Orange County Democratic Party Treasurer Reggie Mundekis barely survived impeachment Monday night, coming within one vote of being removed from office by the Central Committee.
Mundekis, a controversial party activist, has publicly raised questions about the Democratic Central Committee's lack of transparency on internal finances. The vote to oust her was 33-19, just short of the required two-thirds majority.
Mundekis was criticized for, among other things, telling Orange County Democratic clubs the true state of party finances in the wake of the federal indictment last summer of prominent Democratic campaign treasurer Kindee Durkee, who also handled local party finances.
"People are asking about the financial condition of the party," Mundekis said in her defense. "We are perpetually out of money.
"When people ask us our financial condition, I should be able to give them an honest answer," she said.
Yet publicly discussing those kinds of issues troubled many party activists and officials. Monday night they struggled to balance the legally required discretion regarding personnel issues and the openness required of party finances and elections.
During the emotional, hours-long meeting, numerous delegates demanded that the entire election be conducted in secret. Other delegates demanded secret ballots, which was later ruled illegal.
At one point, delegates hotly debated whether two Voice of OC reporters should be barred from the meeting.
Longtime Democratic Party activist Marti Schrank scolded her colleagues for their penchant for secrecy, reminding them that during the last similar vote — to remove the party chair in 1996 — everything was done in public.
"We did not make anybody leave. The press was there, and they were never asked to leave," Schrank said.
Ultimately, Jeff LeTourneau, a newly elected Central Committee member who chaired the meeting, opted for a public session. "I don't know if you can hold an election in secret," LeTourneau concluded.
During the deliberations, which were limited by LeTourneau to 20 minutes, a sanction motion criticized Mundekis for processing payments to former party Executive Director Gerrie Schipske.
Numerous top Democratic officials confirmed on Monday night that the party was indeed out of money when Schipske's abrupt departure was announced earlier this year just before the Truman Dinner, the annual party fundraiser.
The official explanation at the time was that Schipske had simply left for a job at Cal State Long Beach.
Yet on Monday, Mundekis and others confirmed that Schipske was converted from a salaried employee to an independent contractor as far back as June to save money. According to officials debating the sanction motion on Monday night, Schipske's employment contract is still in force until 2013.

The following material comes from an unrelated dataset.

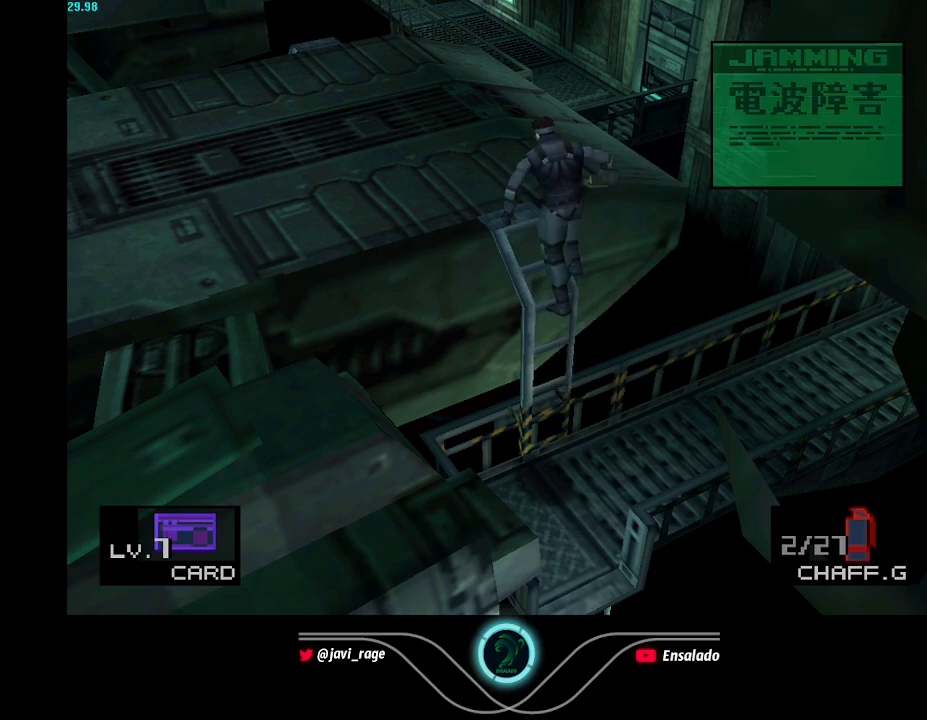
{"buttons": ["DPAD_LEFT"], "left_stick": "center", "button_events": []}
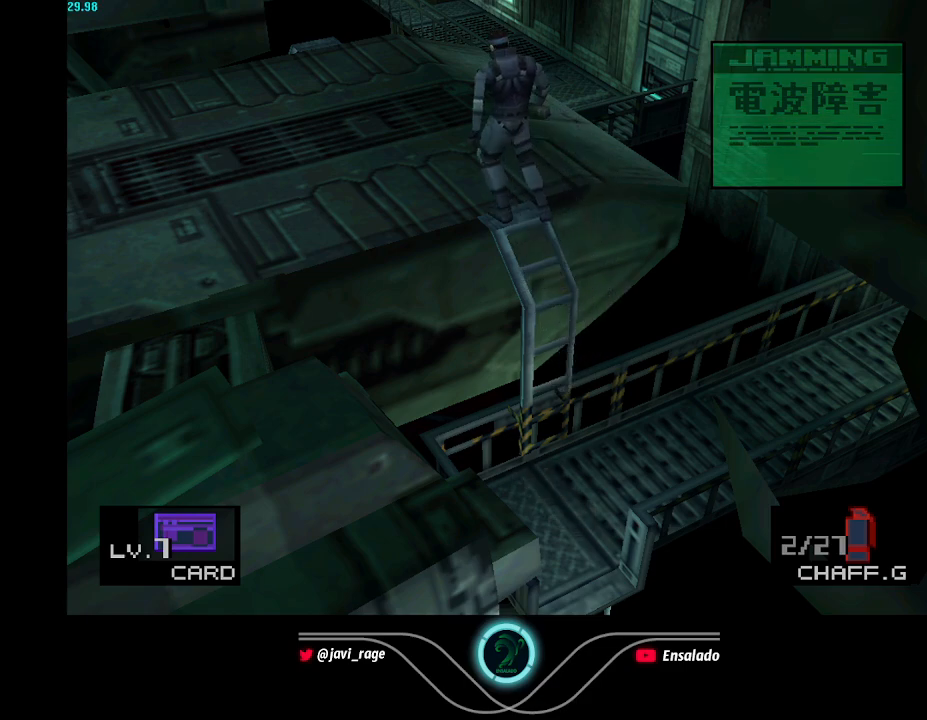
{"buttons": ["DPAD_LEFT"], "left_stick": "center", "button_events": []}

Mundekis defended authorizing the payments to Schipske, arguing that as an employee she was owed the money. She said that Schipske came to her with unpaid invoices for salary on Oct. 28 after being ignored by other top Democratic Party officials.

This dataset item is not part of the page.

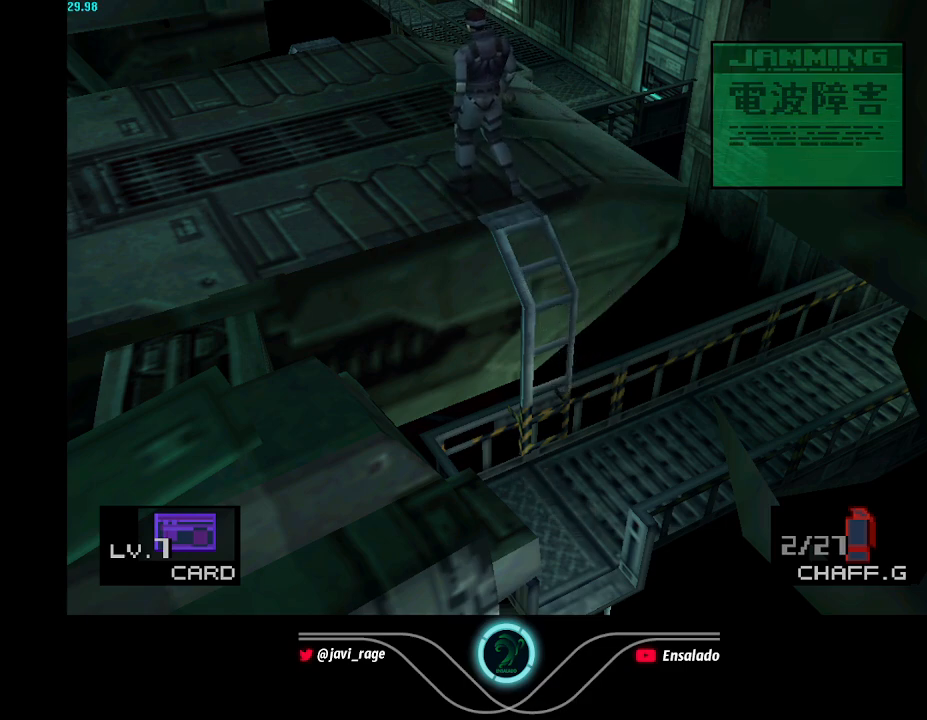
{"buttons": ["DPAD_LEFT"], "left_stick": "center", "button_events": []}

"It's her final payment," Mundekis said. "It's money owed. It's wages that were earned. You cannot take back wages from someone. It's wage theft. You cannot take money away because you didn't like their work.
"We had a valid contract with this person and it runs to 2013," she said.
Delegate Greg Diamond argued that "the check she gave to Gerrie Schipske was wrong, not because of anything about what Gerrie Schipske did."
Diamond said Mundekis should have been ringing alarm bells in February or March if she wasn't getting financial documents. He also criticized her for not being clear about the party finances with members.
"I don't think the treasurer kept us informed," Diamond said. "She had the responsibility to bring it to us back then."
On the other hand, the impeachment motion criticized Mundekis for making comments in October about the lack of financial transparency among party leaders and the network of Democratic Party clubs across Orange County.
Mundekis was unapologetic.
"I have been constantly asking for access to the party financial information," she told delegates. "All receipts are supposed to go through me, and none of this has happened."
She added that party Chairman Frank Barbaro won't even tell her the party's new bank account number.
Barbaro was not present at Monday's meeting and could not be reached for comment.
"I have never seen one single bank statement," Mundekis told delegates. "I do not know where your money goes. After Durkee and Associates went out of business, I stopped receiving signed copies of contracts."
Barbaro said county Democratic Party officials had opened a new bank account after the Durkee indictment. Mundekis said she wasn't included in those plans.
"It is illegal to go around the county treasurer," she said. "It's not a figurehead position. We have a lot at risk here."
Denise Penn, a delegate supporting Mundekis, said the county Democratic Party is facing a systemic problem, a "failure to communicate."
Mundekis has been barraged with questions since the Kindee Durkee scandal, Penn said, and "it's hard to answer those questions when communication has broken down.
"We are the party of the people, and we have to operate with transparency," she said.
"We need to start working as a team and stop being a circular firing squad."